A rare west wind.
Kelly has ambitions of a twenty-five kilometer FAI triangle.
Landing options abound within a single glide of the ridge until past Paderno. Our XC quartet are becoming accustomed with the rougher air over the ridge and have started demonstrating the ability to carve and coarsely map thermals. In essence, we are becoming semi-autonomous. Our trio is beginning to rely more on Kelly for route planning and marking climbs in more troublesome spots than feedback on technique (as opposed to where we were two weeks earlier).
That is not to say there is no feedback on technique, as there continues to be plenty of it. But each of us now knows what specifics we need to address on our own and just because the course is coming to a close does not mean the learning will as well. On this day, Kelly is planning to pull together the basics he has taught us and allow us to synergize the components into a proper XC flight under conditions more challenging than we have faced thus far.
On the hill, Jim and Tim are launched. Spacing them apart by 15 minutes gives Kelly time to guide each via radio. Based upon their rapidly improving performance, it is difficult to imagine their flight hours being so few and their background being exclusively coastal soaring.
With the clock closing in on noon, Kelly suggests to both of the newer pilots that they avoid the ridge as we approach the witching hour and directs them to continue practicing over the flats.
Magnus leads the quartet out, followed by Ollie, myself, then Kelly. Initially we were going to look for climbs over the mound to the left of launch, but the ridges to the right had lit up in the time since the departure of Tim/Jim for the flats. Now given several options, each of us could take a different climb and give our group the best chance of getting away - if one climb is lacking, a pilot can quickly leave it and join a better yielding climb found by a teammate. This is the paradox of paragliding, being highly individualized yet relying heavily on teamwork. This practice of pimping lead Olle and Magnus to share a single thermal while I begin to search more westward, towards a steep sided gulley.

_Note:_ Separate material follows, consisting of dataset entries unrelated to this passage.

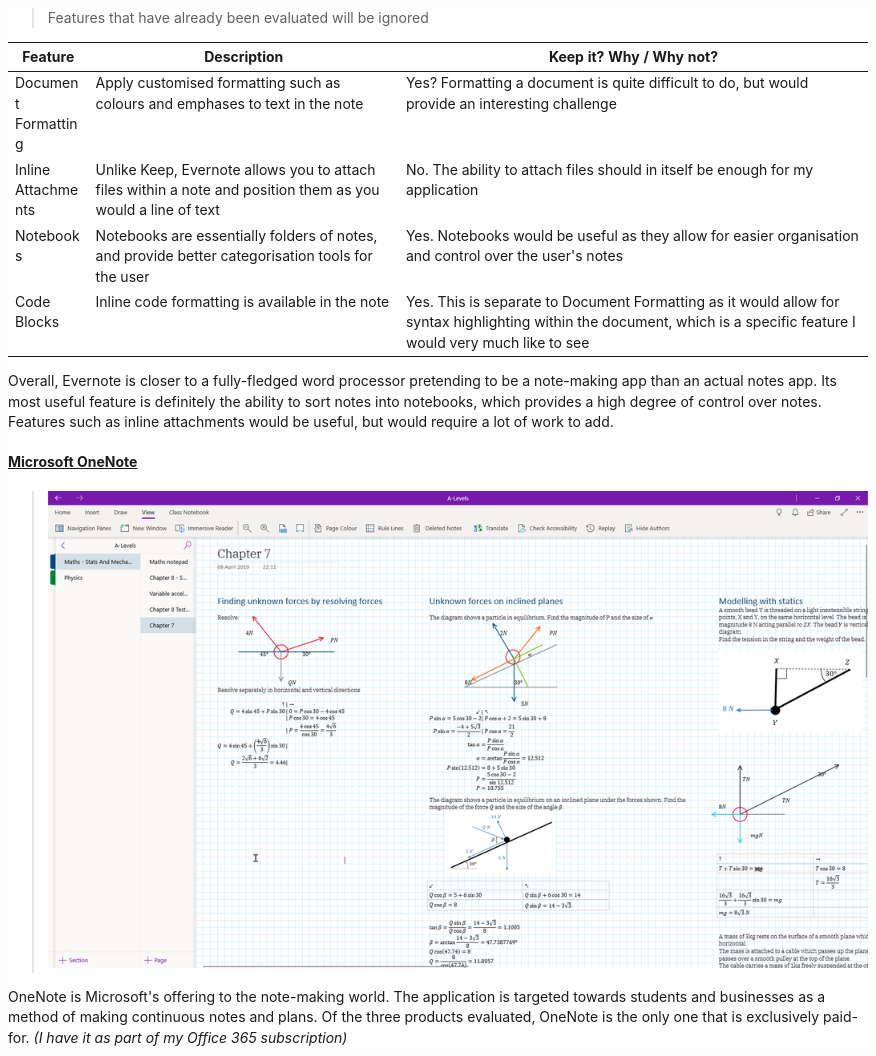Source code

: > Features that have already been evaluated will be ignored

| Feature | Description | Keep it? Why / Why not? |
|---------|-------------|-------------------------|
| Document Formatting | Apply customised formatting such as colours and emphases to text in the note | Yes? Formatting a document is quite difficult to do, but would provide an interesting challenge |
| Inline Attachments | Unlike Keep, Evernote allows you to attach files within a note and position them as you would a line of text | No. The ability to attach files should in itself be enough for my application |
| Notebooks | Notebooks are essentially folders of notes, and provide better categorisation tools for the user | Yes. Notebooks would be useful as they allow for easier organisation and control over the user's notes |
| Code Blocks | Inline code formatting is available in the note | Yes. This is separate to Document Formatting as it would allow for syntax highlighting within the document, which is a specific feature I would very much like to see |


Overall, Evernote is closer to a fully-fledged word processor pretending to be a note-making app than an actual notes app.
Its most useful feature is definitely the ability to sort notes into notebooks, which provides a high degree of control over notes.
Features such as inline attachments would be useful, but would require a lot of work to add.

#### [Microsoft OneNote](https://play.google.com/store/apps/details?id=com.microsoft.office.onenote)

> ![OneNote Demo](/assets/images/2019-04-08/onenote_demo_1.png)

OneNote is Microsoft's offering to the note-making world.
The application is targeted towards students and businesses as a method of making continuous notes and plans.
Of the three products evaluated, OneNote is the only one that is exclusively paid-for.
*(I have it as part of my Office 365 subscription)*
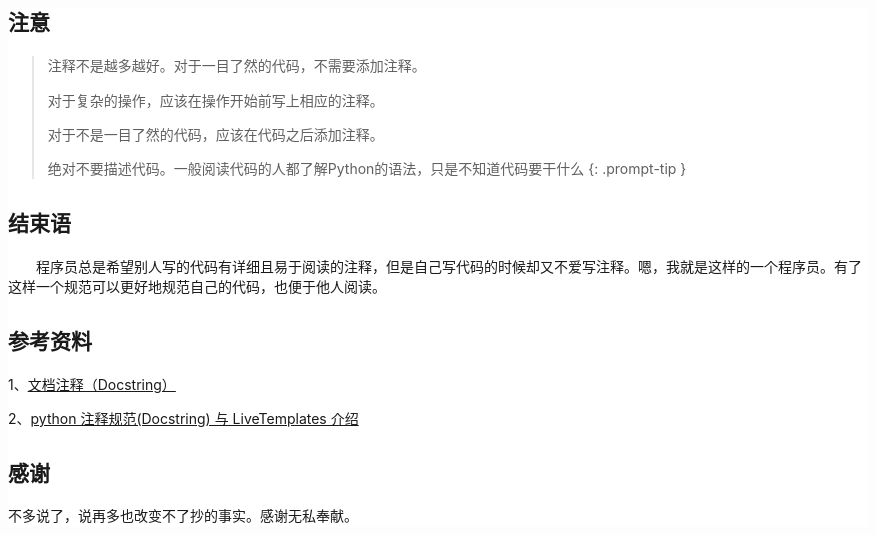 ## 注意

> 注释不是越多越好。对于一目了然的代码，不需要添加注释。
>
> 对于复杂的操作，应该在操作开始前写上相应的注释。
>
> 对于不是一目了然的代码，应该在代码之后添加注释。
>
> 绝对不要描述代码。一般阅读代码的人都了解Python的语法，只是不知道代码要干什么
{: .prompt-tip }

## 结束语

&emsp;&emsp;程序员总是希望别人写的代码有详细且易于阅读的注释，但是自己写代码的时候却又不爱写注释。嗯，我就是这样的一个程序员。有了这样一个规范可以更好地规范自己的代码，也便于他人阅读。

## 参考资料

1、[文档注释（Docstring）](https://www.kancloud.cn/misstime/python3_notes/678239)

2、[python 注释规范(Docstring) 与 LiveTemplates 介绍](https://blog.csdn.net/qq_46450354/article/details/129737430)

## 感谢

不多说了，说再多也改变不了抄的事实。感谢无私奉献。
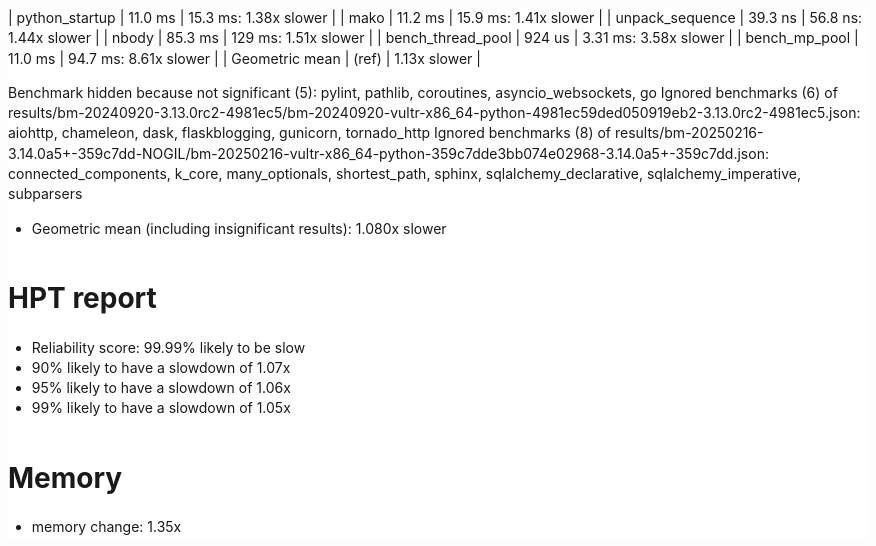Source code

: | python_startup             | 11.0 ms                                                                | 15.3 ms: 1.38x slower                                                  |
| mako                       | 11.2 ms                                                                | 15.9 ms: 1.41x slower                                                  |
| unpack_sequence            | 39.3 ns                                                                | 56.8 ns: 1.44x slower                                                  |
| nbody                      | 85.3 ms                                                                | 129 ms: 1.51x slower                                                   |
| bench_thread_pool          | 924 us                                                                 | 3.31 ms: 3.58x slower                                                  |
| bench_mp_pool              | 11.0 ms                                                                | 94.7 ms: 8.61x slower                                                  |
| Geometric mean             | (ref)                                                                  | 1.13x slower                                                           |

Benchmark hidden because not significant (5): pylint, pathlib, coroutines, asyncio_websockets, go
Ignored benchmarks (6) of results/bm-20240920-3.13.0rc2-4981ec5/bm-20240920-vultr-x86_64-python-4981ec59ded050919eb2-3.13.0rc2-4981ec5.json: aiohttp, chameleon, dask, flaskblogging, gunicorn, tornado_http
Ignored benchmarks (8) of results/bm-20250216-3.14.0a5+-359c7dd-NOGIL/bm-20250216-vultr-x86_64-python-359c7dde3bb074e02968-3.14.0a5+-359c7dd.json: connected_components, k_core, many_optionals, shortest_path, sphinx, sqlalchemy_declarative, sqlalchemy_imperative, subparsers

- Geometric mean (including insignificant results): 1.080x slower

# HPT report

- Reliability score: 99.99% likely to be slow
- 90% likely to have a slowdown of 1.07x
- 95% likely to have a slowdown of 1.06x
- 99% likely to have a slowdown of 1.05x

# Memory
- memory change: 1.35x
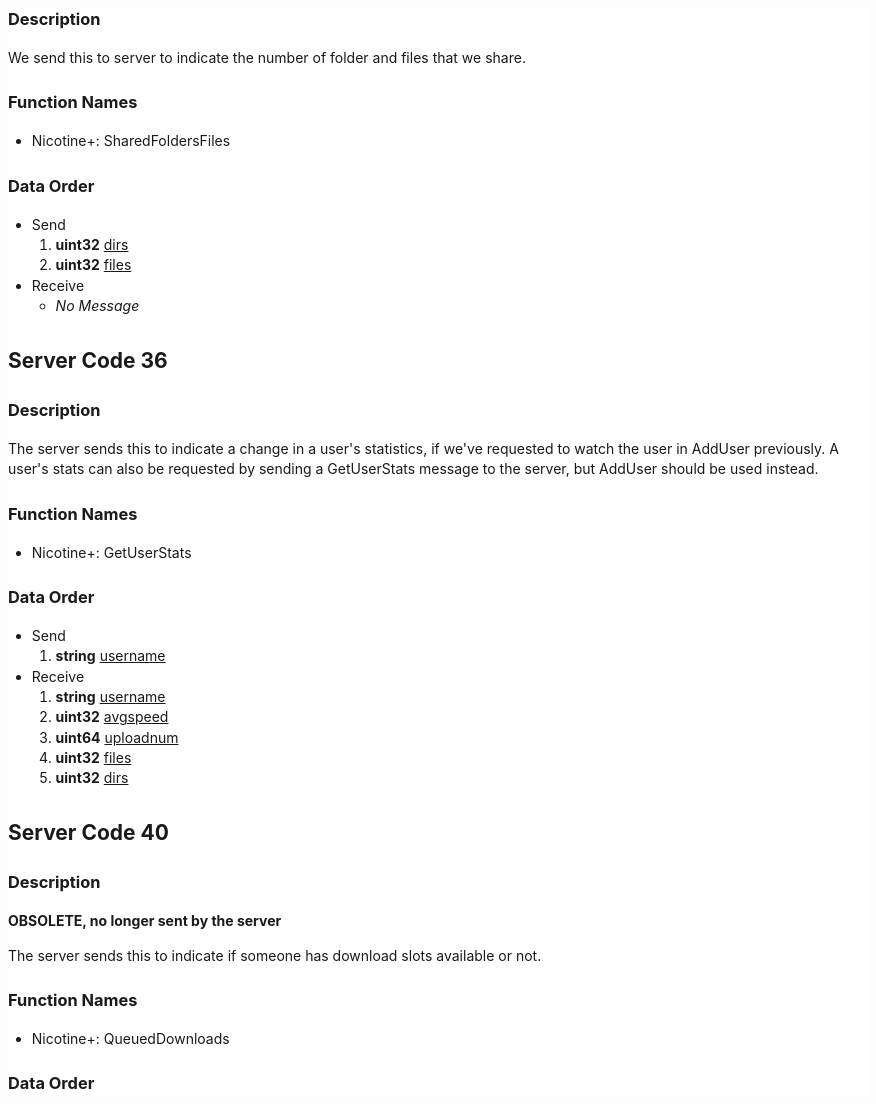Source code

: ### Description

We send this to server to indicate the number of folder and files that we share.

### Function Names

  - Nicotine+: SharedFoldersFiles

### Data Order

  - Send
    1.  **uint32** <ins>dirs</ins>
    2.  **uint32** <ins>files</ins>
  - Receive
      - *No Message*

## Server Code 36

### Description

The server sends this to indicate a change in a user's statistics, if we've requested to watch the user in AddUser previously. A user's stats can also be requested by sending a GetUserStats message to the server, but AddUser should be used instead.

### Function Names

  - Nicotine+: GetUserStats

### Data Order

  - Send
    1.  **string** <ins>username</ins>
  - Receive
    1.  **string** <ins>username</ins>
    2.  **uint32** <ins>avgspeed</ins>
    3.  **uint64** <ins>uploadnum</ins>
    4.  **uint32** <ins>files</ins>
    5.  **uint32** <ins>dirs</ins>

## Server Code 40

### Description

**OBSOLETE, no longer sent by the server**

The server sends this to indicate if someone has download slots available or not.

### Function Names

  - Nicotine+: QueuedDownloads

### Data Order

Lift is readily available. Leaning in, carving, and mapping an ongoing thermal, it does not take long to lock in the core and drift back over LaCassette (the launch now infamous with our group due to a guide sheet description that included the words, 'Do not launch east. Danger of death'). At the top of LaCassette, a pair of sunbathers lie unfettered by such a dire prediction. Attention lies solely with the sun and the ballet of wings overhead and could not be bothered by Chicken Little-esque ramblings on a piece of paper.
Staying true to its word, the Witching Hour arrives and brings some bite to the air. A slow, yet continuous, exodus of pilots for the flats begins. By the time I decide I've had my fill, Olle and Kelly are already several kilometers downwind, passing north of Paderno. None too keen to apply speed bar under these conditions, I plod along at trim speed and stay just at the edge of the ridge's rough climbs.
I arrive just north of Paderno and face a crossroads, push out on the flats and risk sinking out OR try a climb up the 1500 meter rock faced ridge and receive another shellacking like I did the week before.
Flats it is.
The sink alarm starts to drone ... -2.5, -3.0, -3.5 meters a second. My flight is going to be all for naught if I can't find something soon.